(Saved data entries)
━━━━━━━━━━━━━━━━━━━━
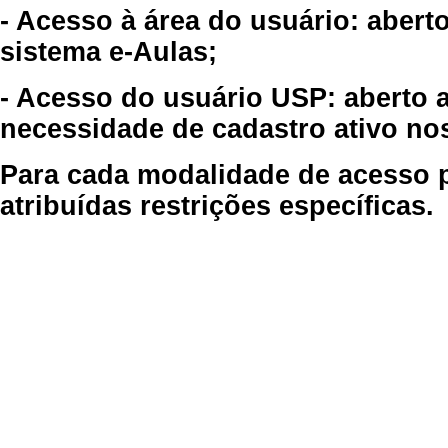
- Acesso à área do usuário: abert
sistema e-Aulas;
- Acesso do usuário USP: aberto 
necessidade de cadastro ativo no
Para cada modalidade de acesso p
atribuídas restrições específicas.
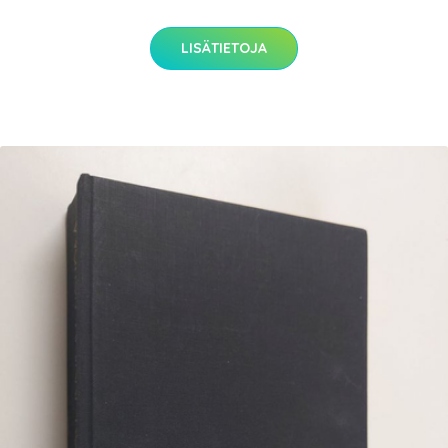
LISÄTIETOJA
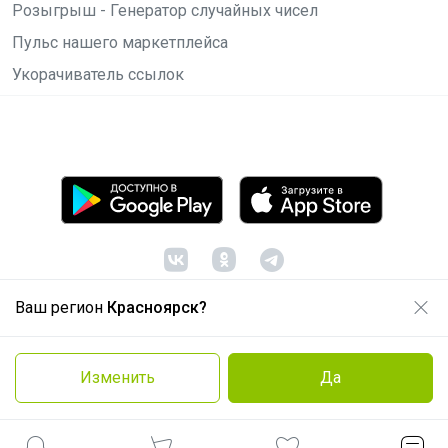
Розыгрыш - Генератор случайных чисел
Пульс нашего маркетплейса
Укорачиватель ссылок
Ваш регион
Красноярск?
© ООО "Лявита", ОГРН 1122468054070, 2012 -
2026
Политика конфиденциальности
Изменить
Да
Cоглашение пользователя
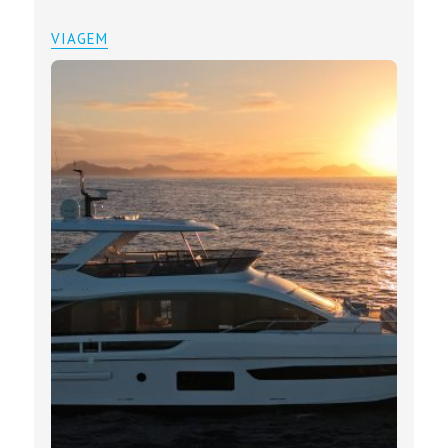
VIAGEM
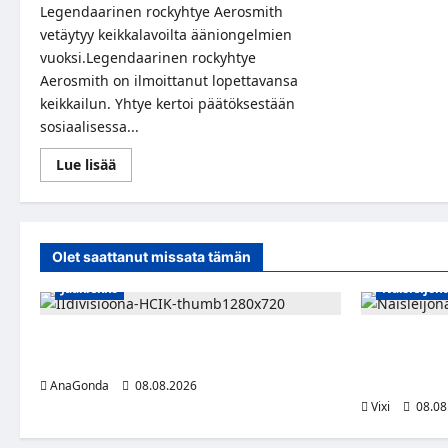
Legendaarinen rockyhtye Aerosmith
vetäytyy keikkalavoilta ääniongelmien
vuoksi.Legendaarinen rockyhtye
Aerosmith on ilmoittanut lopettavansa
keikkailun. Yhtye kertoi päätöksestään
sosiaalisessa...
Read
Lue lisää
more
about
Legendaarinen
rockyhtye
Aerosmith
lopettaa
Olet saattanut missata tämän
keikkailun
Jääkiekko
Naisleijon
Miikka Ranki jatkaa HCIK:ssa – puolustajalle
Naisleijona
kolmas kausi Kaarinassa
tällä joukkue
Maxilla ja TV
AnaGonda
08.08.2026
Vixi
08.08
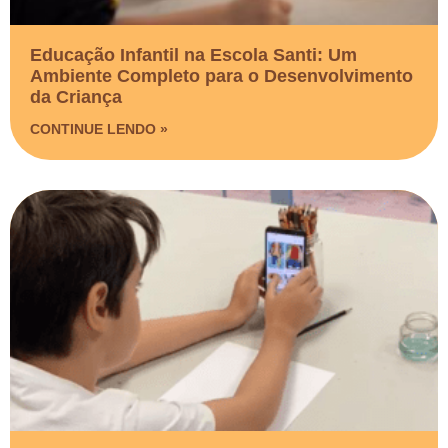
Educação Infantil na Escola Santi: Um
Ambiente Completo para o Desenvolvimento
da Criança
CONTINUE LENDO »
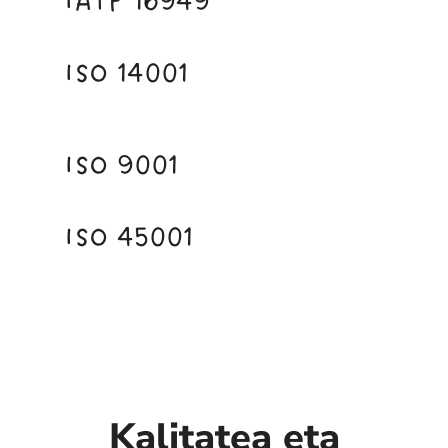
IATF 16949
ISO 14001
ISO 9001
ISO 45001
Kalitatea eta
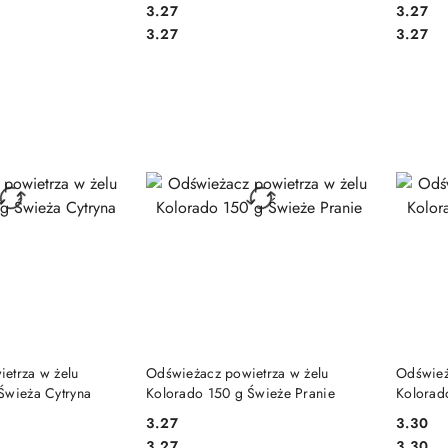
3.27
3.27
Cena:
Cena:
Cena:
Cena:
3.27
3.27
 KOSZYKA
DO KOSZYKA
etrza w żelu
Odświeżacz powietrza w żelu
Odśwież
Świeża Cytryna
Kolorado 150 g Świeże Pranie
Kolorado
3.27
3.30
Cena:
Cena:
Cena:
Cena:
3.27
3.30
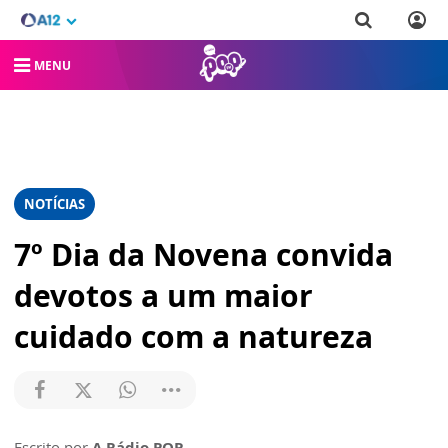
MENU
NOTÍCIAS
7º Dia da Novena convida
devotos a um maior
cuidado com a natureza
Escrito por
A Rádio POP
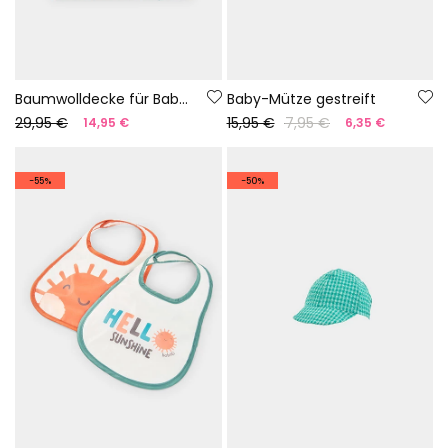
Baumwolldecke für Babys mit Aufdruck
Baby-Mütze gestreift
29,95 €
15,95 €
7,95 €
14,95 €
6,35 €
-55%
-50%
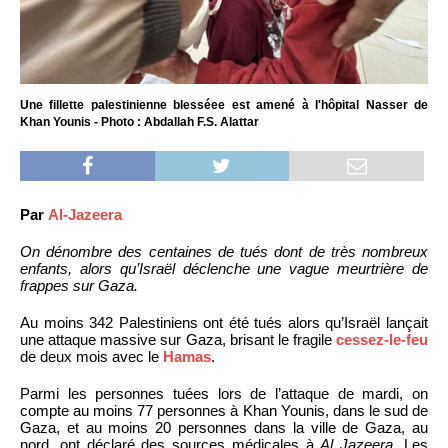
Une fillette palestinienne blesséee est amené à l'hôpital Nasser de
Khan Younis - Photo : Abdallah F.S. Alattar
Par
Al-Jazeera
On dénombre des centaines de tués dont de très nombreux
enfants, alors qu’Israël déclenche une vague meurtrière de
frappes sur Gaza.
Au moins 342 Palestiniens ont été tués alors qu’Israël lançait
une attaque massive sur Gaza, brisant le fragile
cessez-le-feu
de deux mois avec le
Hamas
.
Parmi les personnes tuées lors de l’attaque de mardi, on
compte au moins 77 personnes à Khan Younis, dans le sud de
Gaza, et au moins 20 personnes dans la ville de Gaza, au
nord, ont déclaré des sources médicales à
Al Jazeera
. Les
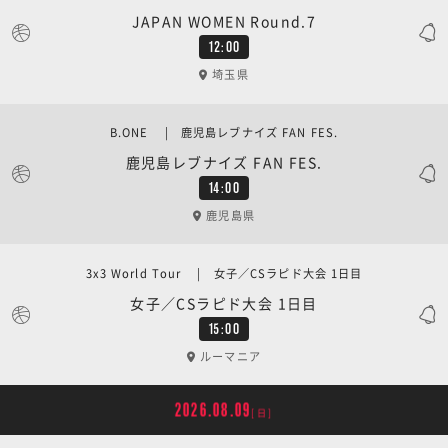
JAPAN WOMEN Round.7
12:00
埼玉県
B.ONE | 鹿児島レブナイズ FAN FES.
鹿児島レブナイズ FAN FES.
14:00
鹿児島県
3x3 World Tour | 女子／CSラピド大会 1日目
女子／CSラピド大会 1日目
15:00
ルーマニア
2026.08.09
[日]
━━━━━━━━━━━━━━━━━━━━
■ Assigned task: Go through the data above and transcribe it in full, omitting any image.

■ Completed task:
- Acesso à área do usuário: abert
sistema e-Aulas;
- Acesso do usuário USP: aberto 
necessidade de cadastro ativo no
Para cada modalidade de acesso p
atribuídas restrições específicas.
LISÄTIETOJA
Розыгрыш - Генератор случайных чисел
Пульс нашего маркетплейса
Укорачиватель ссылок
Ваш регион
Красноярск?
© ООО "Лявита", ОГРН 1122468054070, 2012 -
2026
Политика конфиденциальности
Изменить
Да
Cоглашение пользователя
VIAGEM
Legendaarinen rockyhtye Aerosmith
vetäytyy keikkalavoilta ääniongelmien
vuoksi.Legendaarinen rockyhtye
Aerosmith on ilmoittanut lopettavansa
keikkailun. Yhtye kertoi päätöksestään
sosiaalisessa...
Read
Lue lisää
more
about
Legendaarinen
rockyhtye
Aerosmith
lopettaa
Olet saattanut missata tämän
keikkailun
Jääkiekko
Naisleijon
Miikka Ranki jatkaa HCIK:ssa – puolustajalle
Naisleijona
kolmas kausi Kaarinassa
tällä joukkue
Maxilla ja TV
AnaGonda
08.08.2026
Vixi
08.08
Educação Infantil na Escola Santi: Um
Ambiente Completo para o Desenvolvimento
da Criança
CONTINUE LENDO »
IATF 16949
ISO 14001
ISO 9001
ISO 45001
Kalitatea eta
3.27
3.27
Cena:
Cena:
Cena:
Cena:
3.27
3.27
 KOSZYKA
DO KOSZYKA
etrza w żelu
Odświeżacz powietrza w żelu
Odśwież
Świeża Cytryna
Kolorado 150 g Świeże Pranie
Kolorado
3.27
3.30
Cena:
Cena:
Cena:
Cena:
3.27
3.30
MENU
NOTÍCIAS
7º Dia da Novena convida
devotos a um maior
cuidado com a natureza
Escrito por
A Rádio POP
Baumwolldecke für Babys mit Aufdruck
Baby-Mütze gestreift
29,95 €
15,95 €
7,95 €
14,95 €
6,35 €
-55%
-50%
Une fillette palestinienne blesséee est amené à l'hôpital Nasser de
Khan Younis - Photo : Abdallah F.S. Alattar
Par
Al-Jazeera
On dénombre des centaines de tués dont de très nombreux
enfants, alors qu’Israël déclenche une vague meurtrière de
frappes sur Gaza.
Au moins 342 Palestiniens ont été tués alors qu’Israël lançait
une attaque massive sur Gaza, brisant le fragile
cessez-le-feu
de deux mois avec le
Hamas
.
Parmi les personnes tuées lors de l’attaque de mardi, on
compte au moins 77 personnes à Khan Younis, dans le sud de
Gaza, et au moins 20 personnes dans la ville de Gaza, au
nord, ont déclaré des sources médicales à
Al Jazeera
. Les
JAPAN WOMEN Round.7
12:00
埼玉県
B.ONE | 鹿児島レブナイズ FAN FES.
鹿児島レブナイズ FAN FES.
14:00
鹿児島県
3x3 World Tour | 女子／CSラピド大会 1日目
女子／CSラピド大会 1日目
15:00
ルーマニア
2026.08.09
[日]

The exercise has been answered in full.